S'emparer d'un classique pour mieux le réinventer. C'est la mission que se donne Sophie Deraspe avec Antigone, son cinquième long métrage, au cinéma dès ce 2 septembre 2020. De la célèbre tragédie grecque de Sophocle, la réalisatrice québécoise conserve les noms des personnages, la structure de l'œuvre originale et bien sûr, son thème principal : la résistance. Celle d'une jeune femme, d'origine kabyle, qui vit à Montréal avec sa famille. Lorsqu'un de ses frères tombe sous les balles d'un policier et que l'autre finit en prison, elle entreprend une lutte contre les autorités judiciaires et policières de son pays.
L'histoire, replacée à notre époque, avec une réalité sociale déconcertante, est l'occasion pour la cinéaste de proposer un film d'une grande puissance.
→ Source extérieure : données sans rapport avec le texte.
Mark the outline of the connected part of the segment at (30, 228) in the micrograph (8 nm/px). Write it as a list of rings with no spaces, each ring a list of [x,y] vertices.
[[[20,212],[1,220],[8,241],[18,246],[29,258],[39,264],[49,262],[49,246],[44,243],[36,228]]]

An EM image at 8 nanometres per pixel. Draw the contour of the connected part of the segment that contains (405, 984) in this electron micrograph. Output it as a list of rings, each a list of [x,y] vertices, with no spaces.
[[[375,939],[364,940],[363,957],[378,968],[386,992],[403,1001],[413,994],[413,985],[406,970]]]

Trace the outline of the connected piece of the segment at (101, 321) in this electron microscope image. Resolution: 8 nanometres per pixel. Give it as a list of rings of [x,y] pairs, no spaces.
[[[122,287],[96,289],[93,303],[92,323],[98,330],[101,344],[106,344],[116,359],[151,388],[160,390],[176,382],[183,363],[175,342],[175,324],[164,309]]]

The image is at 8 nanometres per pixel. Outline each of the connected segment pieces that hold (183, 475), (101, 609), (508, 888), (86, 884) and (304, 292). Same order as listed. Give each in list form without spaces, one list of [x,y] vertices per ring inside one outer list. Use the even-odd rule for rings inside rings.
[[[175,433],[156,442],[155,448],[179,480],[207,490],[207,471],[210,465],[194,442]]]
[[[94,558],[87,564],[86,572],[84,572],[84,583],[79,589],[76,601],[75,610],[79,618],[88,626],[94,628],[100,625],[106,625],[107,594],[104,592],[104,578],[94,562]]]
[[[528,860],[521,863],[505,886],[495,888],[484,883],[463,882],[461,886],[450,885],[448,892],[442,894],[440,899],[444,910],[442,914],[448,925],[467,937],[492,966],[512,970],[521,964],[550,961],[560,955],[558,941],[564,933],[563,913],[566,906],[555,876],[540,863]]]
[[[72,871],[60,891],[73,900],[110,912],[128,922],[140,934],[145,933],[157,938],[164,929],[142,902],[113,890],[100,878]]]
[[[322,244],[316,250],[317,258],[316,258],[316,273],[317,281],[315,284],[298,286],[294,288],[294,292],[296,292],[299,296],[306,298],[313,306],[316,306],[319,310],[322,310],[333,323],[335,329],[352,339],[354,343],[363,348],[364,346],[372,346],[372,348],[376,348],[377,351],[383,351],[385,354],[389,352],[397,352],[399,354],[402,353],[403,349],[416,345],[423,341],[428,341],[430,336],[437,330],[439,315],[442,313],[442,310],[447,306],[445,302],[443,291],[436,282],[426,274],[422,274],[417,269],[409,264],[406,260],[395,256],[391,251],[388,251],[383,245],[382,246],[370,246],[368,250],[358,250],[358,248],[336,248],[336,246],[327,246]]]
Une réussite qui lui a permis d'être sélectionnée pour représenter le Canada aux Oscars en 2019.
Une œuvre ancrée dans le réel
Depuis ses études, Sophie Deraspe trouve en Antigone une véritable source d'inspiration : "J'admire la force de ce personnage féminin qui se tient debout contre une face de l'autorité qu'elle juge injuste." Les injustices, la réalisatrice y est très sensible, même si elle admet ne pas faire partie des "victimes du système". "Je reste une femme donc, forcément, je garde une posture de vulnérabilité dans certains cas, mais le courage de cette héroïne m'a galvanisé, insiste-t-elle. C'est une tragédie, certes, mais elle me donne un élan de vie, de possible, ne serait-ce que de voir une intégrité pareille chez une jeune femme."
L'idée du film lui est apparue alors qu'elle visionnait des vidéos sur l'affaire Fredy Villanueva. En 2008, ce Montréalais de 18 ans, venu du Honduras dix ans plus tôt, est tué à la suite d'une intervention policière. Face à cet acte, de nombreux manifestants se sont emparés des rues pour crier leur indignation. Une histoire similaire à celle d'Adama Traoré, en France."Tout est venu comme une inspiration soudaine et claire, après il a fallu mettre de la chair là-dessus, précise la réalisatrice. La structure était déjà trouvée, mais il fallait se distancier avec le récit original et trouver comment il pouvait prendre sens avec ce que nous raconte la société québécoise d'aujourd'hui."
Naissance d'un grand talent
À l'écran, les chœurs grecs deviennent le bruit de la cité, l'oracle apparaît sous la forme d'une psychiatre et l'autorité du roi est divisée entre trois parties : la police, la justice et la figure du père. Au milieu de tous ces éléments, Nahéma Ricci, qui interprète son premier rôle au cinéma, redessine une Antigone plus vaillante que jamais.La comédienne, âgée de vingt-trois ans, a été sélectionnée parmi plus de 850 candidatures. "Quand je l'ai vue, j'ai su qu'elle avait la capacité de jouer un personnage mythique, souligne Sophie Deraspe. Il y a une profondeur rare qui transparaît dans son regard et sa personnalité."
Antigone est une nouvelle étape dans la mise en lumière du cinéma québécois, qui continue de s'imposer culturellement dans l'Hexagone. La réalisatrice explique que le succès de Xavier Dolan y est pour beaucoup. "Il a amené quelque chose de complètement décomplexé par rapport à notre culture. Je l'en remercie d'avoir ouvert ce terrain dans lequel l'accent québécois n'est plus une barrière, mais un plaisir dans la manière d'approcher cette langue."
Propos recueillis par Thomas Desroches, à Paris, le mercredi 22 juillet 2020.